$\displaystyle e_m(t)=e^{imt}, f_n=e_{-n} + n e_n (m \in Z, n \in N)$ and $\displaystyle A = \overline{Lin \{ e_n| n \in N\}}, B = \overline{Lin \{ f_n| n \in N\}}$. (Clousures in $\displaystyle L^2(-\pi, \pi))$. Are A+B closed? What is $\displaystyle \overline{A+B}$ ?
$\displaystyle e_m(t)=e^{imt}, f_n=e_{-n} + n e_n (m \in Z, n \in N)$ and $\displaystyle A = \overline{Lin \{ e_n| n \in N\}}, B = \overline{Lin \{ f_n| n \in N\}}$. (Clousures in $\displaystyle L^2(-\pi, \pi))$. Are A+B closed?
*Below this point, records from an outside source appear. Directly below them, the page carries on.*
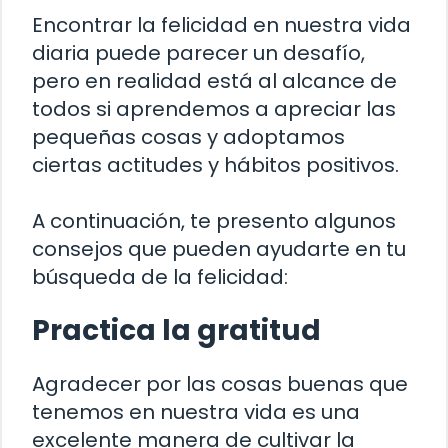
Encontrar la felicidad en nuestra vida
diaria puede parecer un desafío,
pero en realidad está al alcance de
todos si aprendemos a apreciar las
pequeñas cosas y adoptamos
ciertas actitudes y hábitos positivos.
A continuación, te presento algunos
consejos que pueden ayudarte en tu
búsqueda de la felicidad:
Practica la gratitud
Agradecer por las cosas buenas que
tenemos en nuestra vida es una
excelente manera de cultivar la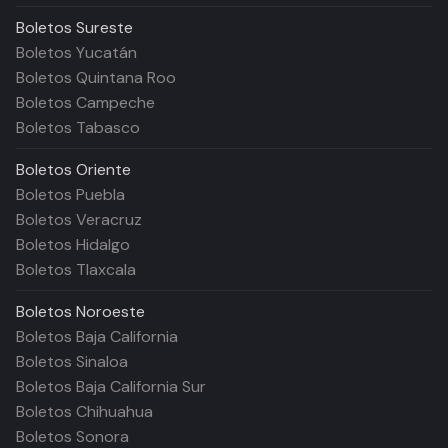
Boletos
Sureste
Boletos Yucatán
Boletos Quintana Roo
Boletos Campeche
Boletos Tabasco
Boletos
Oriente
Boletos Puebla
Boletos Veracruz
Boletos Hidalgo
Boletos Tlaxcala
Boletos
Noroeste
Boletos Baja California
Boletos Sinaloa
Boletos Baja California Sur
Boletos Chihuahua
Boletos Sonora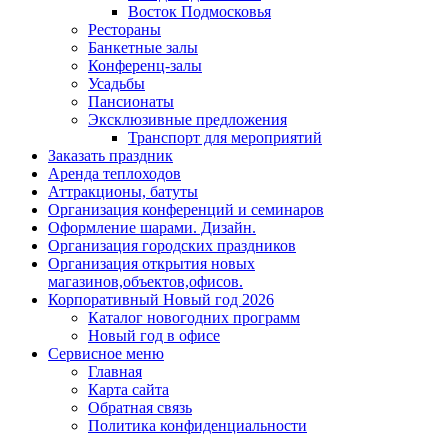
Восток Подмосковья
Рестораны
Банкетные залы
Конференц-залы
Усадьбы
Пансионаты
Эксклюзивные предложения
Транспорт для мероприятий
Заказать праздник
Аренда теплоходов
Аттракционы, батуты
Организация конференций и семинаров
Оформление шарами. Дизайн.
Организация городских праздников
Организация открытия новых
магазинов,объектов,офисов.
Корпоративный Новый год 2026
Каталог новогодних программ
Новый год в офисе
Сервисное меню
Главная
Карта сайта
Обратная связь
Политика конфиденциальности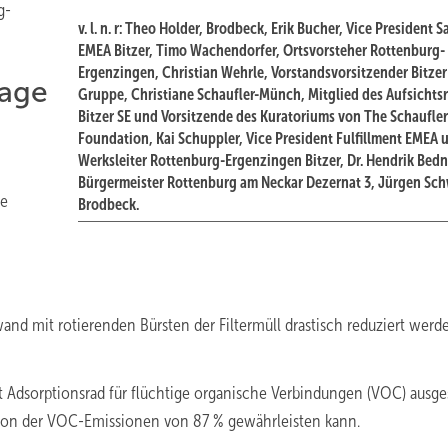
g-
v. l. n. r: Theo Holder, Brodbeck, Erik Bucher, Vice President S
EMEA Bitzer, Timo Wachendorfer, Ortsvorsteher Rottenburg-
Ergenzingen, Christian Wehrle, Vorstandsvorsitzender Bitzer
age
Gruppe, Christiane Schaufler-Münch, Mitglied des Aufsichtsr
Bitzer SE und Vorsitzende des Kuratoriums von The Schaufler
Foundation, Kai Schuppler, Vice President Fulfillment EMEA 
Werksleiter Rottenburg-Ergenzingen Bitzer, Dr. Hendrik Bedn
Bürgermeister Rottenburg am Neckar Dezernat 3, Jürgen Sch
ie
Brodbeck.
n
nd mit rotierenden Bürsten der Filtermüll drastisch reduziert werde
it Adsorptionsrad für flüchtige organische Verbindungen (VOC) ausges
tion der VOC-Emissionen von 87 % gewährleisten kann.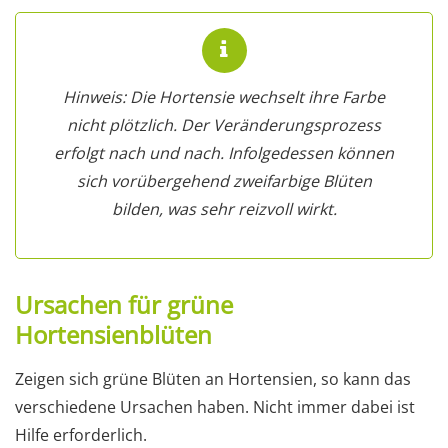
Hinweis: Die Hortensie wechselt ihre Farbe
nicht plötzlich. Der Veränderungsprozess
erfolgt nach und nach. Infolgedessen können
sich vorübergehend zweifarbige Blüten
bilden, was sehr reizvoll wirkt.
Ursachen für grüne
Hortensienblüten
Zeigen sich grüne Blüten an Hortensien, so kann das
verschiedene Ursachen haben. Nicht immer dabei ist
Hilfe erforderlich.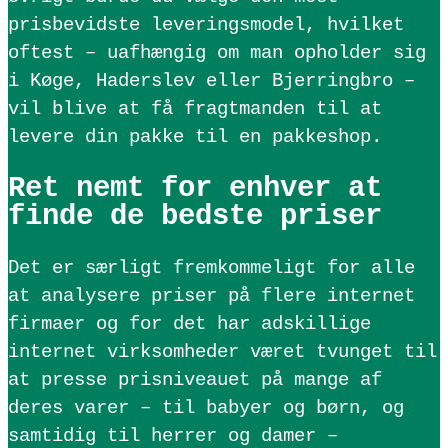
prisbevidste leveringsmodel, hvilket
oftest – uafhængig om man opholder sig
i Køge, Haderslev eller Bjerringbro –
vil blive at få fragtmanden til at
levere din pakke til en pakkeshop.
Ret nemt for enhver at
finde de bedste priser
Det er særligt fremkommeligt for alle
at analysere priser på flere internet
firmaer og for det har adskillige
internet virksomheder været tvunget til
at presse prisniveauet på mange af
deres varer – til babyer og børn, og
samtidig til herrer og damer –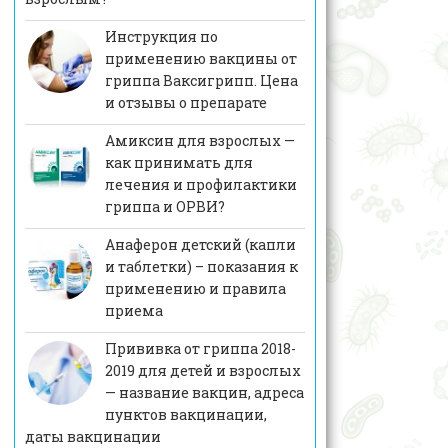
Инструкция по
применению вакцины от
гриппа Ваксигрипп. Цена
и отзывы о препарате
Амиксин для взрослых —
как принимать для
лечения и профилактики
гриппа и ОРВИ?
Анаферон детский (капли
и таблетки) – показания к
применению и правила
приема
Прививка от гриппа 2018-
2019 для детей и взрослых
— название вакцин, адреса
пунктов вакцинации,
даты вакцинации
What is $\displaystyle \overline{A+B}$ ?
If you include 0 in the natural numbers then A+B will contain all the trigonometric polynomials and therefore $\displaystyle \overline{A+B}= L^2(-\pi, \pi)$. If you do not allow 0 as a natural number then $\displaystyle \overline{A+B}= \{x\in L^2(-\pi, \pi): \int_{-\pi}^\pi\!\!\!x(t)\,dt=0\}$ (the orthogonal complement of the constant functions in $\displaystyle L^2(-\pi, \pi)$).
To see that A+B is not closed, you only need to find some element $\displaystyle x\in L^2(-\pi, \pi)$ such that $\displaystyle x\notin A+B$. For that, notice that every x in A+B must be of the form $\displaystyle \sum_{m\in\mathbb{Z}}x_me_m$ with $\displaystyle \sum_{n=1}^\infty n^2|x_{-n}|^2 < \infty$ (and of course $\displaystyle \sum_{m\in\mathbb{Z}}|x_m|^2<\infty$ to ensure that $\displaystyle x\in L^2(-\pi, \pi)$). So for example $\displaystyle x = \sum_{n=1}^\infty \frac{e_{-n}}n \notin A+B$.